### Exercise
Condense the paragraph beginning "Today, most education systems" from the post on human capital into a short bulleted list that keeps its main points.

### Selected text

- - - - - - -

May 24, 2026 | by aashishgautam265@gmail.com

Today, I read a very important concept from the book Development as Freedom by Amartya Sen: Human Capital vs Human Capabilities.

After understanding this idea properly, I realized that it is not only important for academic writing but also for giving a new direction to human life and our very existence. Before sharing my thoughts on this concept, I want to mention a teaching of Gautama Buddha:

“It is rare to be born as a human being. It is rare to hear the true Dharma. It is rare for a Buddha to arise.”

This teaching reminds us that human life is precious and should not be wasted on shallow pursuits alone.

Human Capital

The idea of human capital treats education mainly as a tool to make people economically productive. According to this approach, the purpose of education is to make a person skilled enough to earn money and contribute to the economy.

Today, most education systems focus heavily on skill development, career success, and economic productivity. Parents, teachers, and society constantly tell children that they must become “successful.” But the definition of success is usually shaped by a capitalist mindset: earning more money, gaining higher positions, and achieving social status.

As a result, from birth to death, a person’s worth is often measured by wealth, power, and professional status. This is one reason why self-help books sell millions of copies, while philosophy and spirituality receive far less attention. Society rarely talks about inner peace, enlightenment, or mental bliss because people only discuss what they deeply desire.

That is why the teachings of thinkers like Gautama Buddha, Jesus Christ, Confucius, and Laozi are slowly fading from public life. Society has become deeply money-oriented.

But this raises an important question:

Is the true purpose of human life only to earn money?

And if the answer is yes, then for what? Luxury? Status? Social recognition?

- - - - - - -

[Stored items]
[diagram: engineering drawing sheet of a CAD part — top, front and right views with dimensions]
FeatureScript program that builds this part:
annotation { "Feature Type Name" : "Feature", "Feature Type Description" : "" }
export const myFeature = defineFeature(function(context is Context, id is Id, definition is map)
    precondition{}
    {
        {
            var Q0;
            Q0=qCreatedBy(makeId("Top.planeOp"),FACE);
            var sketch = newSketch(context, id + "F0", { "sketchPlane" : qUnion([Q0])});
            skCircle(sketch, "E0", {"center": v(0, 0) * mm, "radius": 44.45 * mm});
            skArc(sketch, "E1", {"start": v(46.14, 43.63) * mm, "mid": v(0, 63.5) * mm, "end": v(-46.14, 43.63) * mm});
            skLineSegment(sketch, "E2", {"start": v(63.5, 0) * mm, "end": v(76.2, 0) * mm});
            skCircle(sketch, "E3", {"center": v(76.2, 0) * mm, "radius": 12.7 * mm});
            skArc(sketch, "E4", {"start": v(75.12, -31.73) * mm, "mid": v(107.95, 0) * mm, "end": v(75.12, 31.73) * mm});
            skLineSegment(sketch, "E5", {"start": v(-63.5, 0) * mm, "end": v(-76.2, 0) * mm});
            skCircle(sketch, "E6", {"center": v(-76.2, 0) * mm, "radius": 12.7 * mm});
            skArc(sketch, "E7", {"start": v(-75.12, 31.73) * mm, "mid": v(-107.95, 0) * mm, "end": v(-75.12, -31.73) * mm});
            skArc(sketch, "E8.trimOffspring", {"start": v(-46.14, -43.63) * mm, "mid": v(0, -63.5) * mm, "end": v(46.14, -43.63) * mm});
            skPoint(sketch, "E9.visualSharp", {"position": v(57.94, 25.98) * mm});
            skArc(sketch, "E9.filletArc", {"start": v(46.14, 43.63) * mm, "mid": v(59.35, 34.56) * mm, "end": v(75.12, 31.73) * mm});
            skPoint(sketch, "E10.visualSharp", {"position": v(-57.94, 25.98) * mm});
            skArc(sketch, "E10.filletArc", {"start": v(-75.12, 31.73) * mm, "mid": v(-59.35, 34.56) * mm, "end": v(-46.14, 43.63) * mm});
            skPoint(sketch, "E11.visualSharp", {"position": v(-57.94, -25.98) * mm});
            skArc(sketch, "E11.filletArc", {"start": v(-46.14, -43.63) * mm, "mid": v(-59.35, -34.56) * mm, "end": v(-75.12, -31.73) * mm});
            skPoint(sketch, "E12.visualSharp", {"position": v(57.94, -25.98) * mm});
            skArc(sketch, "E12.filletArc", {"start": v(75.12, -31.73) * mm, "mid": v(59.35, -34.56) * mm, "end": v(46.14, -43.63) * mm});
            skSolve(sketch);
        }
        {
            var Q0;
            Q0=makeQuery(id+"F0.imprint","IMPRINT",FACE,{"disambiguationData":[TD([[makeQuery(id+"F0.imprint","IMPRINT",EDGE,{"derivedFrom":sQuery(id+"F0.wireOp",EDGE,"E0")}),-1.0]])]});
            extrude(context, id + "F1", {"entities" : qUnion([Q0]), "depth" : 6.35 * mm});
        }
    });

- - - - - - -

### Finished task
- Most education systems focus heavily on skill development, career success, and economic productivity.
- Parents, teachers, and society keep telling children they must become "successful."
- That idea of success is usually shaped by a capitalist mindset: earning more money, gaining higher positions, and achieving social status.